Obama Marks First Year Progress of Recovery Act, Admits Many Don’t Feel Much of a Recovery Yet

By Matt Loffman

Feb 17, 2010 1:02pm

From Sunlen Miller:

Marking the anniversary of signing the American Recovery and Reinvestment Act into law, President Obama said one year later, largely thanks to the legislation, “a second Depression is no longer a possibility,” and that it has “rescued this economy from the worst of this crisis.”

Admitting that the legislation has been controversial the president acknowledged that to the millions of Americans struggling that it might not feel like much of a recovery when they are still out of work, and took on the skeptics who say the Recovery Act has not saved enough jobs.

“Part of that is because there are those, let’s face it, across the aisle who have tried to score political points by attacking what we did, even as many of them show up at ribbon-cutting ceremonies for projects in their districts,” Obama said, “part of the controversy also is, is that, despite the extraordinary work that has been done through the Recovery Act, millions of Americans are still without jobs. Millions more are struggling to make ends meet.  So it doesn’t yet feel like much of a recovery. And I understand that.”

Mr. Obama said that the Recovery Act was never intended to save every job or restore the economy to its full strength.

“No bill or government program can do that. Businesses are the true engines of growth.  Businesses are the engines of job creation in this country. They always will be.”

Year two of the recovery act, he said, will be rebuilding the economy on a new and stronger foundation for growth over the long term.

“You can argue, rightly, that we haven’t made as much progress as we need to make when it comes to spurring job creation. That’s part of the reason why the Recovery Act is on track to save or create another 1.5 million jobs in 2010.  That’s part of the reason why I expect Congress to pass additional measures as quickly as possible that will help our small-business owners create new jobs, give them more of an incentive to hire.”

For those skeptics “that refuse to believe the Recovery Act has done any good,” Mr. Obama said for them to talk to American people whose lives have changed because of the bill. He came armed with examples: Chuck and Blake.

Blake of Namaste Solar in Colorado (which the president visited last year when he signed the recovery act) has added a dozen new workers and expects to hire a dozen more by year’s end because of the Recovery Act. And Blake in Philadelphia who makes energy-efficient windows has added two more shifts to keep up with the new businesses created by the Recovery Act.

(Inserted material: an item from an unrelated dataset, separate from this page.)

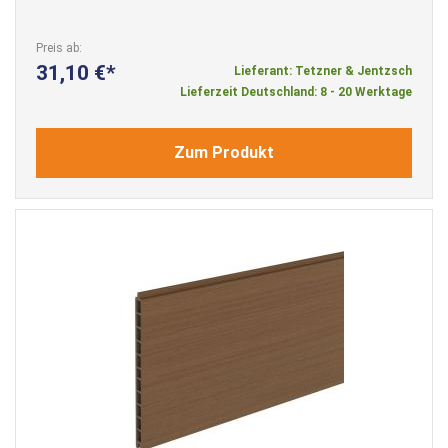
Preis ab
31,10 €
Lieferant: Tetzner & Jentzsch
Lieferzeit Deutschland: 8 - 20 Werktage
Zum Produkt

For those who still question the success of the Recovery Act, take it up with them, President Obama said.

“For those skeptics who refuse to believe the Recovery Act has done any good, who continue to insist that the bill didn’t work, I’d ask you to take that argument up with Blake and his employees, take that argument up with Chuck and his construction workers, take it up with the Americans who are working in those battery plants or building those new highways or teaching our children new skills, all because the Recovery Act made it possible.”

Mr. Obama said he is still concerned for state budgets which have not yet recovered—who were able to put off layoffs last year but as recovery money is running out might have to make some tough decisions.

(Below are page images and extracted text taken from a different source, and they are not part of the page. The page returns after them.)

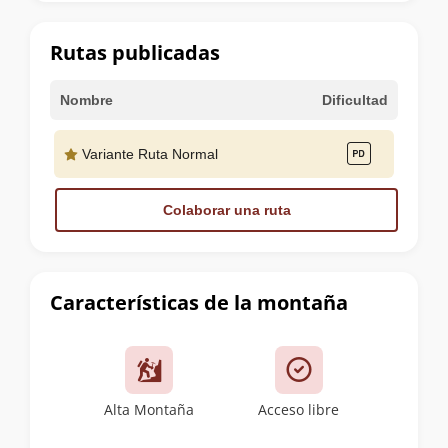
la
cumbre
Rutas publicadas
Nombre
Dificultad
Variante Ruta Normal
Colaborar una ruta
Características de la montaña
Alta Montaña
Acceso libre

“We could potentially see layoffs taking place this year because we haven’t re-upped in terms of providing some help to those states and local governments.  That’s something that we’re watching and we’re concerned about.”

Mr. Obama explained the backdrop when last year he signed the recovery act in Denver, the economy hemorrhaging jobs in the middle of a recession– which he said was not a politically easy decision to make, or for members of Congress to support.

“No larger expenditure is ever that popular, particularly at a time when we’re also facing a massive deficit.  But we acted because failure to do so would have led to catastrophe.  We acted because we had a larger responsibility than simply winning the next election.  We had a responsibility to do what was right for the U.S. economy and for the American people.”

The Recovery Act, Mr. Obama described, is “one of the main reasons,” the economy has one from shrinking by 6% to growing 6%. He reference the manufacturing production numbers posted this morning with “strong gains,” as evidence of more recovery.

The president admitted that the not everything has been perfect with the Recovery Act – but said there has never been a program of this scale moved at this speed as effectively “cleanly, smoothly, and transparently.”

“When this thing passed, we said $787 billion, somewhere there’s going to be some story of some money that ended up being misspent.  $787 billion spent out over 18 months, that’s a lot — that’s a lot of money.  And it is a testimony to Vice President Biden and his team that, as Joe puts it, the dog so far at least hasn’t barked.”